La Cámara de Diputados ha comenzado la discusión sobre un dictamen que propone la integración de la Guardia Nacional a la Secretaría de la Defensa Nacional (Sedena). Este dictamen establece que la Guardia Nacional operará como una fuerza de seguridad pública compuesta por personal militar con formación policial.
De ser aprobado, el dictamen obligará a la Guardia Nacional a seguir las disposiciones del reglamento de reclutamiento de las Fuerzas Armadas. Además, se contempla la homologación de los grados existentes en el ejército, lo que significa que la Guardia Nacional contará con generales, jefes y oficiales, de manera similar a la Sedena y la Secretaría de Marina (Semar).
En el inicio de la discusión, un representante de la bancada de Morena defendió que la Guardia Nacional es parte de las instituciones policiales de los tres niveles de gobierno. Aseguró que su operación implica coordinación, intercambio de información y definición de tareas bajo una supervisión conjunta, todo lo cual se consolidará de forma transexenal.
Por otro lado, la oposición ha expresado su preocupación respecto a la posible militarización de la seguridad pública en México. Una diputada de Movimiento Ciudadano argumentó que el dictamen podría consolidar una mayor militarización de la vida pública, al redefinir la Guardia Nacional, que fue presentada como una fuerza civil en 2019, como una institución militar bajo el mando directo de la Sedena.
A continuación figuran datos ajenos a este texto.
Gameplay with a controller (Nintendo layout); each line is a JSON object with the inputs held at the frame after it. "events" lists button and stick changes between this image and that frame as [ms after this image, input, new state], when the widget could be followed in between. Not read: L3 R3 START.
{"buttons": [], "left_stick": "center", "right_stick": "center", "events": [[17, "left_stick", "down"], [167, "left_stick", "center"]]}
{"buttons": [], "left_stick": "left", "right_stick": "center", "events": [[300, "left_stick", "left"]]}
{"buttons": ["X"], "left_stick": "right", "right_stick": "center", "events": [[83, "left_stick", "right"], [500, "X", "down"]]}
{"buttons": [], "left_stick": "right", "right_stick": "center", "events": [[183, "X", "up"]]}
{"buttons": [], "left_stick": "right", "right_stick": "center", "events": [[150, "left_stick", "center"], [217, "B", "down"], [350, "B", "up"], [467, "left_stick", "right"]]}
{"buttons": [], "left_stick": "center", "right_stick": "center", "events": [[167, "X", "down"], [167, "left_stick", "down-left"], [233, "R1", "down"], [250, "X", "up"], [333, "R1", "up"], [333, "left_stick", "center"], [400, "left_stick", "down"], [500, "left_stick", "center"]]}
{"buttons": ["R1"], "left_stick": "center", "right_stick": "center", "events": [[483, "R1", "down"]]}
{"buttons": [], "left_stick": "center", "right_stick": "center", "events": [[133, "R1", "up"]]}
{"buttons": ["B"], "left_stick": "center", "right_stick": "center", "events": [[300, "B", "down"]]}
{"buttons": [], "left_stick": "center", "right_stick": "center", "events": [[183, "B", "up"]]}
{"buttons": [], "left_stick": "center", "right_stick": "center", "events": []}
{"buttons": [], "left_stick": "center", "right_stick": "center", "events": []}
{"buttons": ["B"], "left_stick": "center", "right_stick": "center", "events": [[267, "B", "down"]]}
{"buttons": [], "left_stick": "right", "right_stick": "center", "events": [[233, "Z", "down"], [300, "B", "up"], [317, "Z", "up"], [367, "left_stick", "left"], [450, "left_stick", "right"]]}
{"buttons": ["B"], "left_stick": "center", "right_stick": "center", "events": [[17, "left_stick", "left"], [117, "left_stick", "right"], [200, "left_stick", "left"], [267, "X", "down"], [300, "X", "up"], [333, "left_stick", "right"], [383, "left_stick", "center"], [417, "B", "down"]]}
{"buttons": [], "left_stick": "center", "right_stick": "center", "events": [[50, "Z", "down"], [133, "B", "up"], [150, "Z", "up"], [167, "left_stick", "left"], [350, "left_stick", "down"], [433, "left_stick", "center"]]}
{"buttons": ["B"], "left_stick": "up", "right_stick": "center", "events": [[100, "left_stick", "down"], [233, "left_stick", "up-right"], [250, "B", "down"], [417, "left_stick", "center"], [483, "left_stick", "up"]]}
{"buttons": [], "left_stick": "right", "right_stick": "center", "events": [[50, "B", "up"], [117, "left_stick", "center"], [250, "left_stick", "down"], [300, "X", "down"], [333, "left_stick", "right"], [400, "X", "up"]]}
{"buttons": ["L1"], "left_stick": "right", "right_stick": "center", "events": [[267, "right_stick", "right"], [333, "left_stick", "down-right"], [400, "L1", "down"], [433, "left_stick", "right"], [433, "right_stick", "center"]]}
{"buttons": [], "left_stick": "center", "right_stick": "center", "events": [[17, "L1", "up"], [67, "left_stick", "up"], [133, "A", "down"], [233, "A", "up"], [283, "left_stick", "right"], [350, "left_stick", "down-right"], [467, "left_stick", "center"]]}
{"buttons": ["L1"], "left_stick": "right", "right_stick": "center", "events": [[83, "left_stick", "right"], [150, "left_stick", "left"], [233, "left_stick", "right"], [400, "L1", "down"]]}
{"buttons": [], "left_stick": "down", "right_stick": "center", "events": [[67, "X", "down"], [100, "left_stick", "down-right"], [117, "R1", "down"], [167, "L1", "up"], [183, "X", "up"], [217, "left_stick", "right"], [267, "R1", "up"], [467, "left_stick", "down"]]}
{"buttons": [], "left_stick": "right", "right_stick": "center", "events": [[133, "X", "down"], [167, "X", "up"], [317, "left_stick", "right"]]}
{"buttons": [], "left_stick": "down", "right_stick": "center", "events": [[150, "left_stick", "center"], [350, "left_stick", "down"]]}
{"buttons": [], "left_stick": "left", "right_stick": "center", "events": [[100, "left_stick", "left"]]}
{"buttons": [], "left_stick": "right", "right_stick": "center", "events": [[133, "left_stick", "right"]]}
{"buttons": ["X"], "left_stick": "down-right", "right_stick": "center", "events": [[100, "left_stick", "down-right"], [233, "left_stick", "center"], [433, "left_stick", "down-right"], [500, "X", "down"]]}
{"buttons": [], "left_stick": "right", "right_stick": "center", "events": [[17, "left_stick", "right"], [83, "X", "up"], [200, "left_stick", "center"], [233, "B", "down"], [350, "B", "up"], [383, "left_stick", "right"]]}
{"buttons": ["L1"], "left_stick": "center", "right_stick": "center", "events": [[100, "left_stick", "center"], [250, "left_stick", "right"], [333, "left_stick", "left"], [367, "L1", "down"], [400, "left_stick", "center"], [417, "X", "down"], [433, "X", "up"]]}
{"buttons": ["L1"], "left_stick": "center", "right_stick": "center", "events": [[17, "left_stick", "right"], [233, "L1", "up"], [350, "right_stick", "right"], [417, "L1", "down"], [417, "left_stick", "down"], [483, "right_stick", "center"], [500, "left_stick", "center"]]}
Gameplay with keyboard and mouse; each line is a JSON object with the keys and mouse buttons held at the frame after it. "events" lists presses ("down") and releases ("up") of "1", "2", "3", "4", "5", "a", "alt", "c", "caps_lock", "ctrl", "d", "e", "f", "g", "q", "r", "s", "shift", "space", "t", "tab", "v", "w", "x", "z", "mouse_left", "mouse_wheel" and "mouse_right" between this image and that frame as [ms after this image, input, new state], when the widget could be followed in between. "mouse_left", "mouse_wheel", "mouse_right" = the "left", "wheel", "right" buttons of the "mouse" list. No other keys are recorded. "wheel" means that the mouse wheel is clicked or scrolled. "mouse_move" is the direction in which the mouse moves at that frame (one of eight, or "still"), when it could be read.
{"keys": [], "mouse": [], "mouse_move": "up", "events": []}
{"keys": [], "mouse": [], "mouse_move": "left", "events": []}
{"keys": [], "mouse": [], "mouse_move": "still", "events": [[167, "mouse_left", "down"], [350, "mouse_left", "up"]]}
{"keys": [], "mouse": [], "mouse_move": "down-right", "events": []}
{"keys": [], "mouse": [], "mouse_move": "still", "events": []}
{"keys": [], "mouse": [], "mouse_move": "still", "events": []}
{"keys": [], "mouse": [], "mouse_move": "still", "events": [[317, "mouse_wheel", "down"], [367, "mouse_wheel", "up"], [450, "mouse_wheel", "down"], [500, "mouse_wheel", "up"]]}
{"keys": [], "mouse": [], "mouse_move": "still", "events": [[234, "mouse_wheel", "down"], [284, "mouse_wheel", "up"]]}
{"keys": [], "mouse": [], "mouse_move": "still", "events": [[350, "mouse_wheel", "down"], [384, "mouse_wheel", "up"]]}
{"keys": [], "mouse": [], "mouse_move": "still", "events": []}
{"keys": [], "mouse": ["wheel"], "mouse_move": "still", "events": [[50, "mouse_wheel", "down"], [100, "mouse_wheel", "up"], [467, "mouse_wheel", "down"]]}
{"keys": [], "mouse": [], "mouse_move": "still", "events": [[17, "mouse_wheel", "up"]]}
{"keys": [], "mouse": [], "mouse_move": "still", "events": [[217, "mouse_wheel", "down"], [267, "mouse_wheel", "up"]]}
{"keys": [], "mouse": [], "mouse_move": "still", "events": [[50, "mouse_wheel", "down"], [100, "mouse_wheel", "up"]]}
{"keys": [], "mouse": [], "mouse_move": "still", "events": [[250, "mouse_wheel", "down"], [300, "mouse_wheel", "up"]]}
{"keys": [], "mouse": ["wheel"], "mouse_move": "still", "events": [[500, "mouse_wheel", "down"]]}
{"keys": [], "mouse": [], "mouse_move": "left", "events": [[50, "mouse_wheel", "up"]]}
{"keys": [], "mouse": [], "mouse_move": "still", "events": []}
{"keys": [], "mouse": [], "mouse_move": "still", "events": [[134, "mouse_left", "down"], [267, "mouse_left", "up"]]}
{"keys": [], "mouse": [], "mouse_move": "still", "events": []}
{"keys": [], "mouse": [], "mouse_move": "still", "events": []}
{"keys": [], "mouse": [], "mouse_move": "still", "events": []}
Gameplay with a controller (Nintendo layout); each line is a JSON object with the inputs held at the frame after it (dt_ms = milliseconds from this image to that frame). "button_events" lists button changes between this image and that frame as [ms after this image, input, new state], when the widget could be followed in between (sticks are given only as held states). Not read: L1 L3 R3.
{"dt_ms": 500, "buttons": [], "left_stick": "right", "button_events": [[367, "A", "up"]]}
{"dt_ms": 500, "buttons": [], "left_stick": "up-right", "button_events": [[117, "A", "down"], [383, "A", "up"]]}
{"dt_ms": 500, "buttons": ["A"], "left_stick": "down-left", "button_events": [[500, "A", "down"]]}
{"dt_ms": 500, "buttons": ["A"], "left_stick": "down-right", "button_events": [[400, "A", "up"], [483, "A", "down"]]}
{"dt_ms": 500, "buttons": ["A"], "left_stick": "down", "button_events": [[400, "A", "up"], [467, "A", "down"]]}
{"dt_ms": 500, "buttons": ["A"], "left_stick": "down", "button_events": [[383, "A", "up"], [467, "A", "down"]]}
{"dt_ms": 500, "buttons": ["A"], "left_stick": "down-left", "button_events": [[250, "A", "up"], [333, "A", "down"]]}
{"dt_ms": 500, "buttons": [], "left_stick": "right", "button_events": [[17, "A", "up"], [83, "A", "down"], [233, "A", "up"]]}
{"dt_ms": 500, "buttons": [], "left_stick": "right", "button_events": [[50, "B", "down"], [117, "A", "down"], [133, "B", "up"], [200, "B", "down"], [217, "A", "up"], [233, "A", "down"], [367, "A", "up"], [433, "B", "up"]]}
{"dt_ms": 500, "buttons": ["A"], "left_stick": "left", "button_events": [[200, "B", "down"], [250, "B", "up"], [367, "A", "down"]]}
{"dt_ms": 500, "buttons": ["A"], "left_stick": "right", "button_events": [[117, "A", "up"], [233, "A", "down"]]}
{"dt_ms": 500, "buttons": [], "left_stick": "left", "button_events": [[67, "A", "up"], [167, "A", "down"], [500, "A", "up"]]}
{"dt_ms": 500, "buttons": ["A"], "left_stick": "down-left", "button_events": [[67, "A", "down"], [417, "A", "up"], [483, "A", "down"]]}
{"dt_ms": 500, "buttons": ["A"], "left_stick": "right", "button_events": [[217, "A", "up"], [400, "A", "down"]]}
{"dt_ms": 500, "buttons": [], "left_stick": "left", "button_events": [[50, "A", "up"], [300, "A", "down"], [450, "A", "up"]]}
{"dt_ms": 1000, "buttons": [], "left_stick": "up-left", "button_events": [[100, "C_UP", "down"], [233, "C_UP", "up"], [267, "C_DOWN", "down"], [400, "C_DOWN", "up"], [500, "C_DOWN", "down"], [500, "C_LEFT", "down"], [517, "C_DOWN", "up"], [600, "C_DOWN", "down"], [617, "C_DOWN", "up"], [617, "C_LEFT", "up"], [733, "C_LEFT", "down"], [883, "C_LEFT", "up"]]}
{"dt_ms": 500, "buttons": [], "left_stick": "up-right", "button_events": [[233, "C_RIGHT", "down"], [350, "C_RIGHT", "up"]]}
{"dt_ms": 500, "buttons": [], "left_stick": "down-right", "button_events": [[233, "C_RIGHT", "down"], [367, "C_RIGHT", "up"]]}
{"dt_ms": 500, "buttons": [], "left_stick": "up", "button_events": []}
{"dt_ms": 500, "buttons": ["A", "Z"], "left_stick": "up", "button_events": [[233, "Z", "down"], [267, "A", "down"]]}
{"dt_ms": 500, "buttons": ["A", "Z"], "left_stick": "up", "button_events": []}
Esta postura se contrapone, según la diputada, al mandato del artículo 21 de la Constitución, que establece que las organizaciones de seguridad pública deben ser de carácter civil, disciplinadas y profesionales.
La discusión sobre este tema es clave en el contexto de la política de seguridad en el país y podría tener implicaciones significativas para la relación entre las fuerzas armadas y las instituciones civiles encargadas de la seguridad pública.